-- Opening Marker --
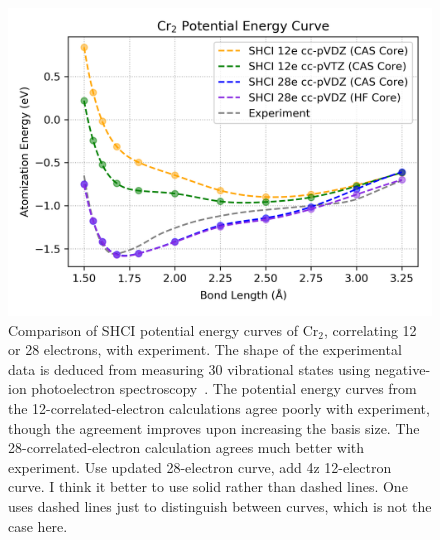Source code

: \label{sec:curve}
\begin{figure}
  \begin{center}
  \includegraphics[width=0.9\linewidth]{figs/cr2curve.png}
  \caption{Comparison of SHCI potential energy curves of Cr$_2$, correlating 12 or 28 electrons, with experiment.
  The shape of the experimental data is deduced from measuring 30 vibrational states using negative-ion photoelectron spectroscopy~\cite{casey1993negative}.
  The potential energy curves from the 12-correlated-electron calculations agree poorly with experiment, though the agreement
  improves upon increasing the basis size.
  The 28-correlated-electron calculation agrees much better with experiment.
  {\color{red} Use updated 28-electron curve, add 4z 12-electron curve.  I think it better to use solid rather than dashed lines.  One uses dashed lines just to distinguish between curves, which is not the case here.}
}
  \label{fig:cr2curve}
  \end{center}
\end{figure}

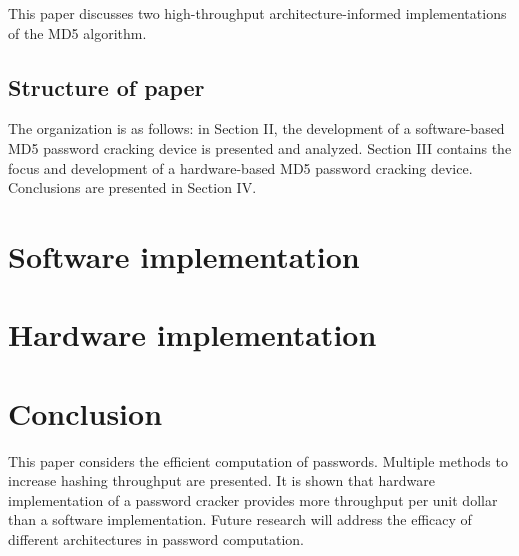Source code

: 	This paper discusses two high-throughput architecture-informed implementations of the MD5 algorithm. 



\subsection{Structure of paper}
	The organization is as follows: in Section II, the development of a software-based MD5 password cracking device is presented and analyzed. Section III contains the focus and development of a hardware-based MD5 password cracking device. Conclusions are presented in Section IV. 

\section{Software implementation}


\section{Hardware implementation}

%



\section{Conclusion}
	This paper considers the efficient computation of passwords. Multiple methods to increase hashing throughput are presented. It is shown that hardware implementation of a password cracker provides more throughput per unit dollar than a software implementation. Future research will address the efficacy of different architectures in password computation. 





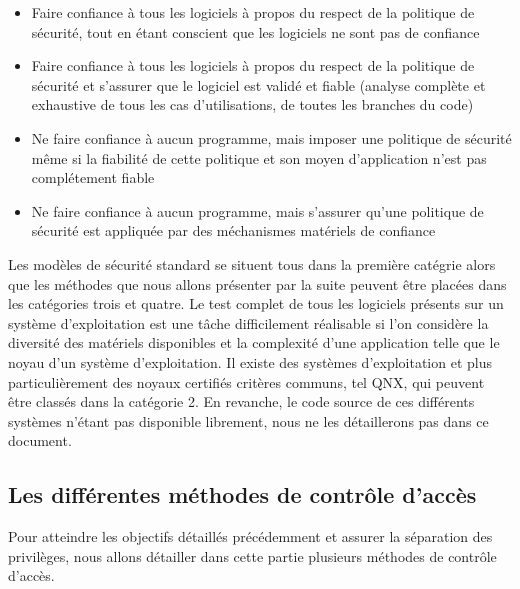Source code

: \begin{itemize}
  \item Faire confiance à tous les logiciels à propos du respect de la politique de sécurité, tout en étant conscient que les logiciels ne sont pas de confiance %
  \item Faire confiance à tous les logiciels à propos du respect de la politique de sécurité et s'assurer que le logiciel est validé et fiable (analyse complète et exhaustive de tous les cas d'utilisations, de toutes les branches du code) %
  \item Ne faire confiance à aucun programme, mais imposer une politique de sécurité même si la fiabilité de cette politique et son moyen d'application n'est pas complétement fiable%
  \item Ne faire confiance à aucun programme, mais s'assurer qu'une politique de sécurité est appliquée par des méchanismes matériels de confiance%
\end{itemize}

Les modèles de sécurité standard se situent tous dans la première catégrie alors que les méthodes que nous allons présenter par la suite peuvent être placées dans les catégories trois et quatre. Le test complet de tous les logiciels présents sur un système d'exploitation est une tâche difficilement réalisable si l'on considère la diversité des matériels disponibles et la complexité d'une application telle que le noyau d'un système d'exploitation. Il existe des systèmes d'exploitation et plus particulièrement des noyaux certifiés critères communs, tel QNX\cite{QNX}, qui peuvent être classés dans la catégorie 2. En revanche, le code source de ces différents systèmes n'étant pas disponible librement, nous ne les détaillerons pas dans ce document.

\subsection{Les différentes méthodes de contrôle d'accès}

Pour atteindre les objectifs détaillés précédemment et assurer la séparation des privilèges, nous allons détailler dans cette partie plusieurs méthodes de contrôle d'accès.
-- Closing Marker --
Wherever a line of the data holds "politique", copy that line.

  \item Faire confiance à tous les logiciels à propos du respect de la politique de sécurité, tout en étant conscient que les logiciels ne sont pas de confiance %
  \item Faire confiance à tous les logiciels à propos du respect de la politique de sécurité et s'assurer que le logiciel est validé et fiable (analyse complète et exhaustive de tous les cas d'utilisations, de toutes les branches du code) %
  \item Ne faire confiance à aucun programme, mais imposer une politique de sécurité même si la fiabilité de cette politique et son moyen d'application n'est pas complétement fiable%
  \item Ne faire confiance à aucun programme, mais s'assurer qu'une politique de sécurité est appliquée par des méchanismes matériels de confiance%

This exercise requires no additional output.